» **ABOUT THIS EXERCISE**:
For the word "right", report how many lines of the records below contain it, and nothing more.

» **DATA TO PROCESS**:
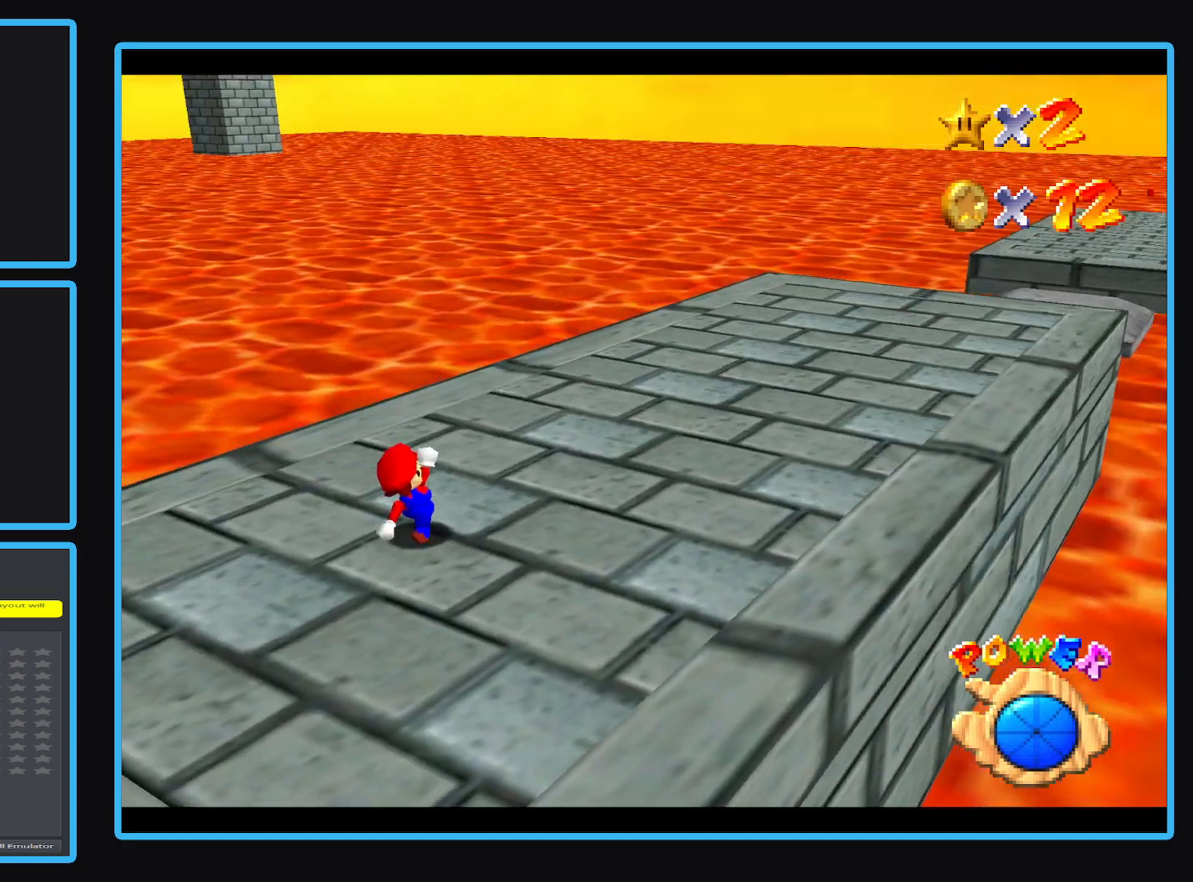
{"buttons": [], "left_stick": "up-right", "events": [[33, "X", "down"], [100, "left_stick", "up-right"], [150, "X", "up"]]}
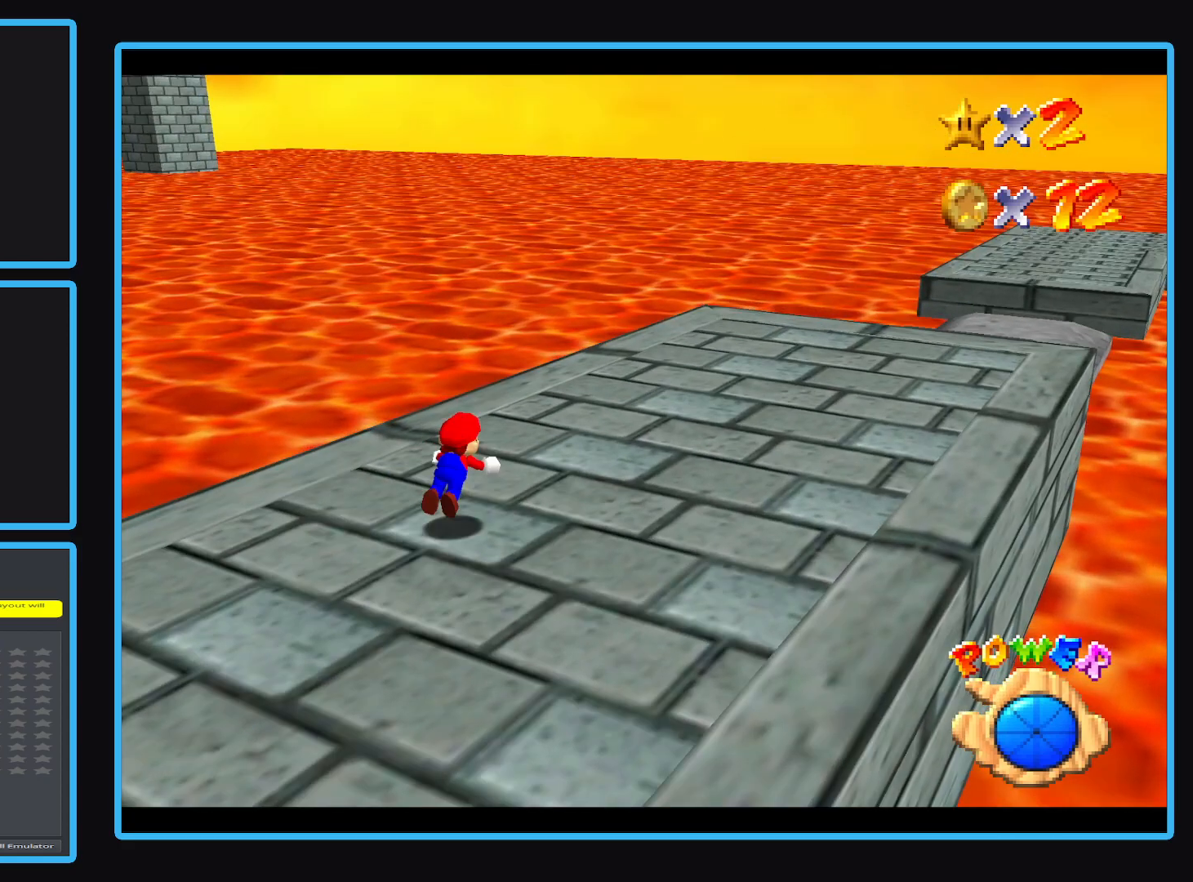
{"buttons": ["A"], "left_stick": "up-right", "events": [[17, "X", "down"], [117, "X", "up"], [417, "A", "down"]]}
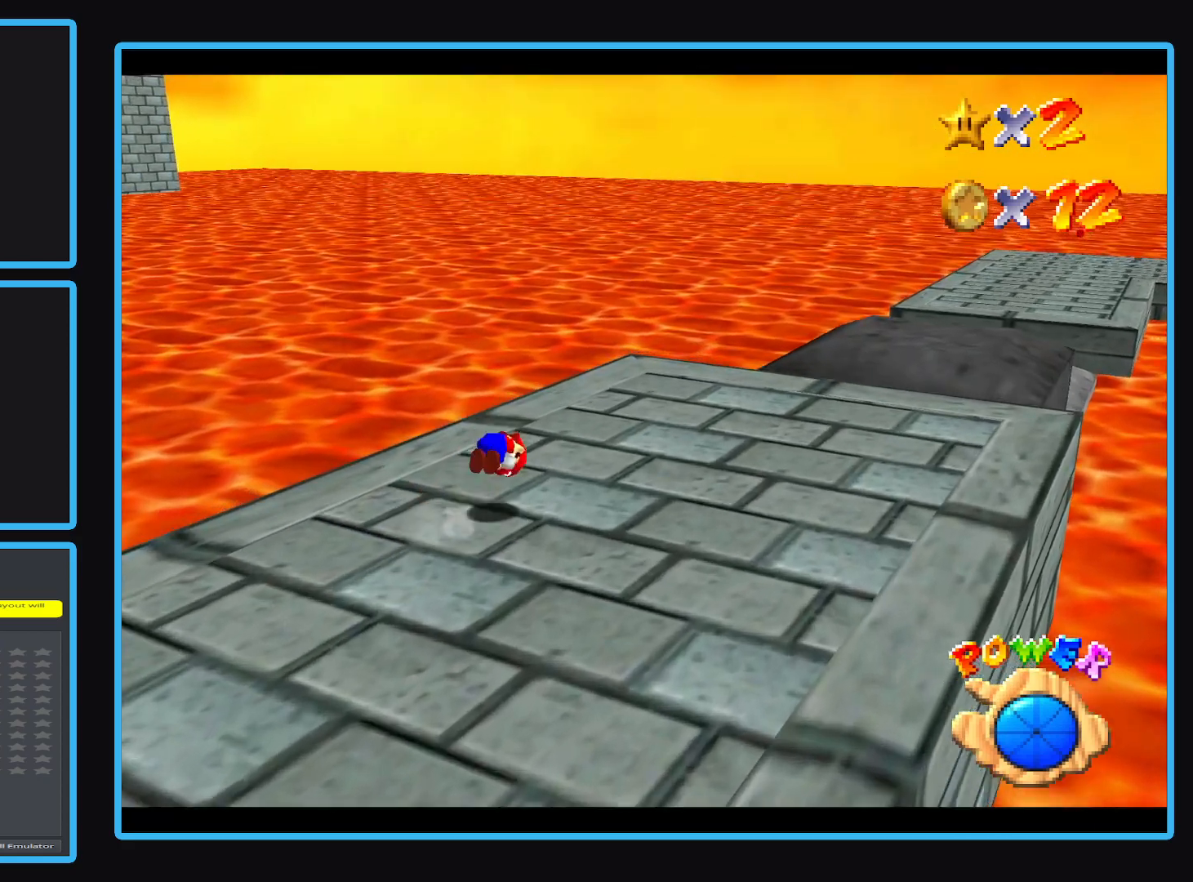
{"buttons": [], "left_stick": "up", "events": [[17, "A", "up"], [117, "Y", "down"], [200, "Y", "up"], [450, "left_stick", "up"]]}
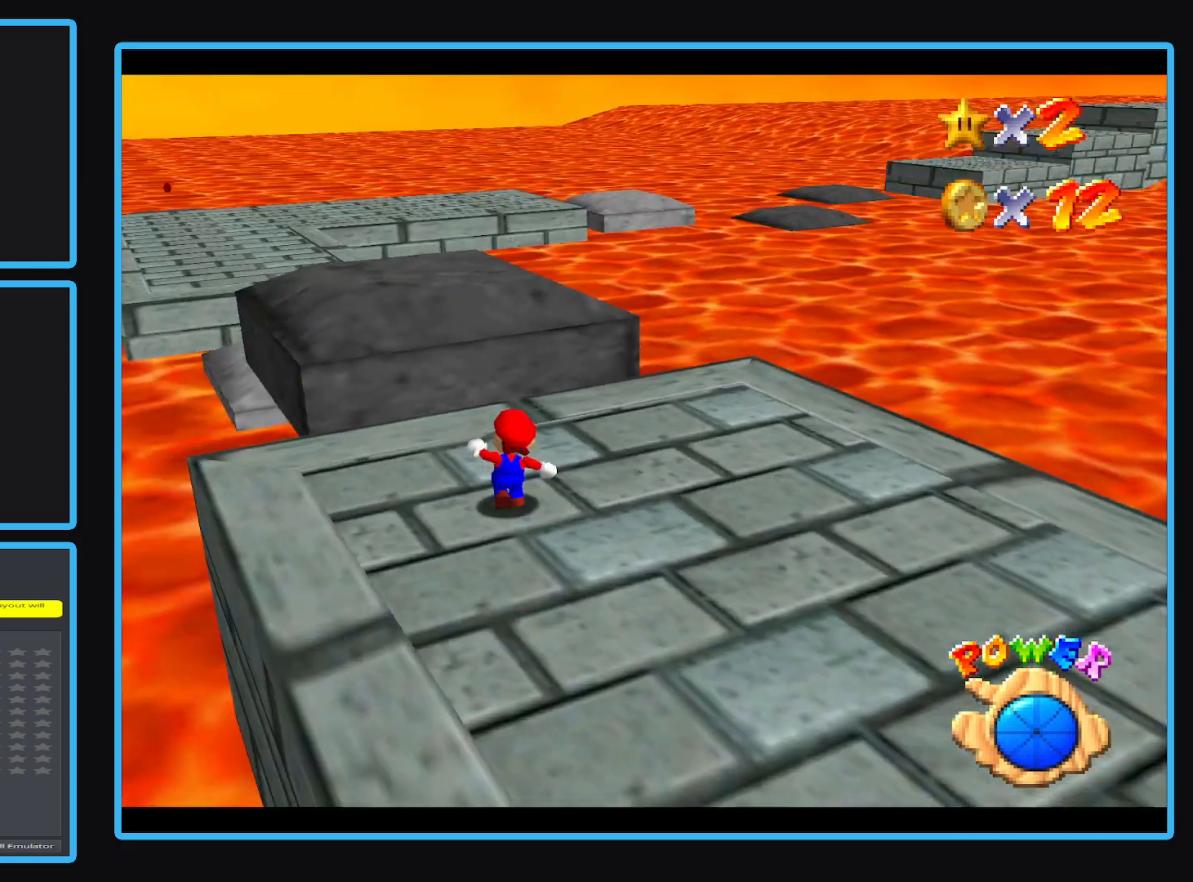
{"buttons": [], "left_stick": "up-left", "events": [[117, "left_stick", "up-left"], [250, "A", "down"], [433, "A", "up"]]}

...

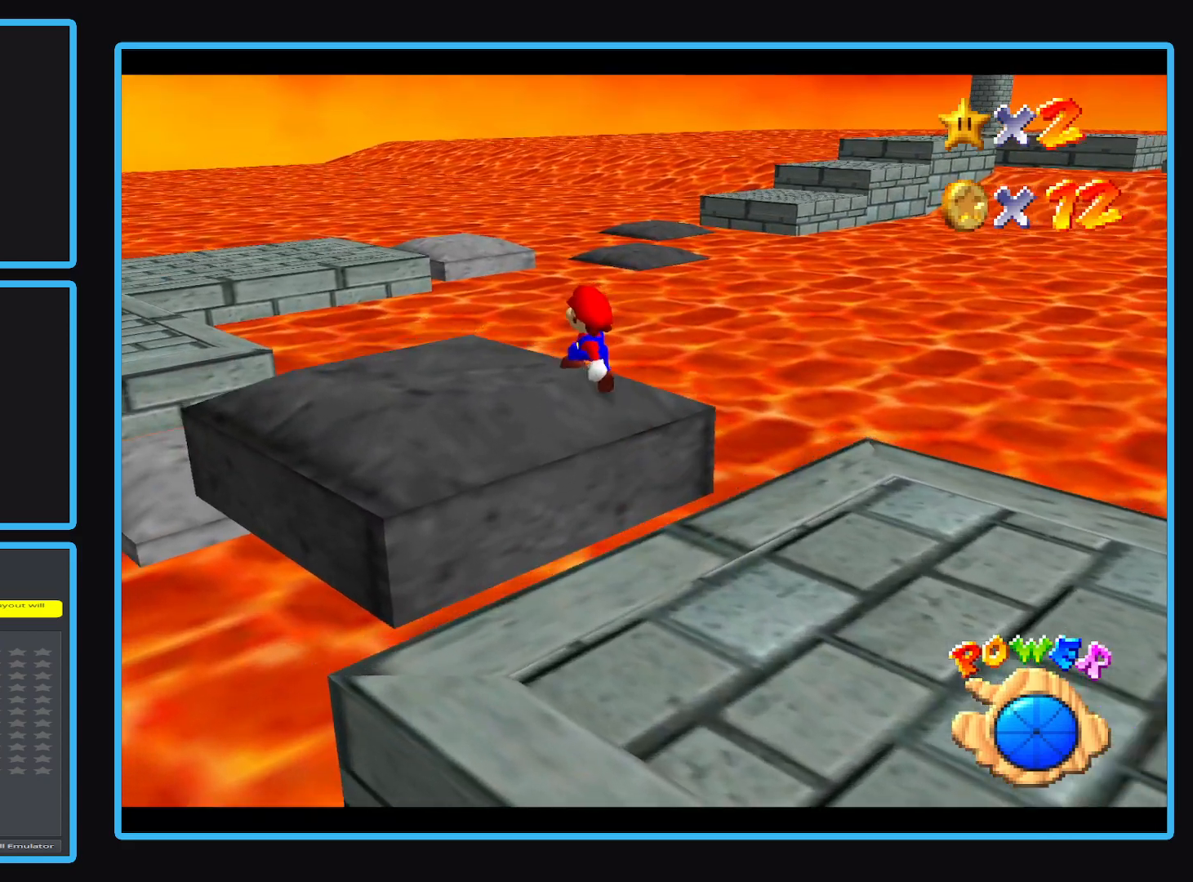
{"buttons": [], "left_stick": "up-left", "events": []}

---

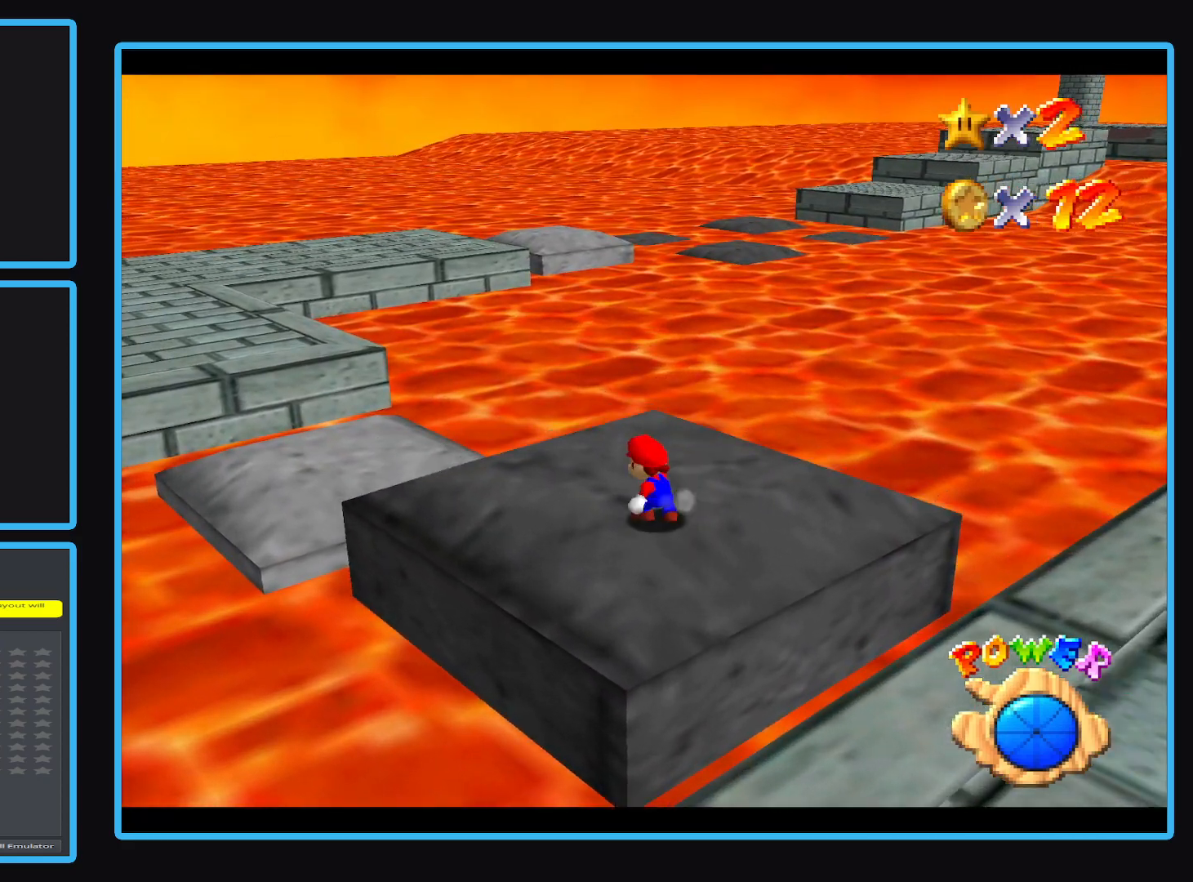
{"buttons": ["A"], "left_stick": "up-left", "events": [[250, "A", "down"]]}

» **TASK OUTPUT**:
2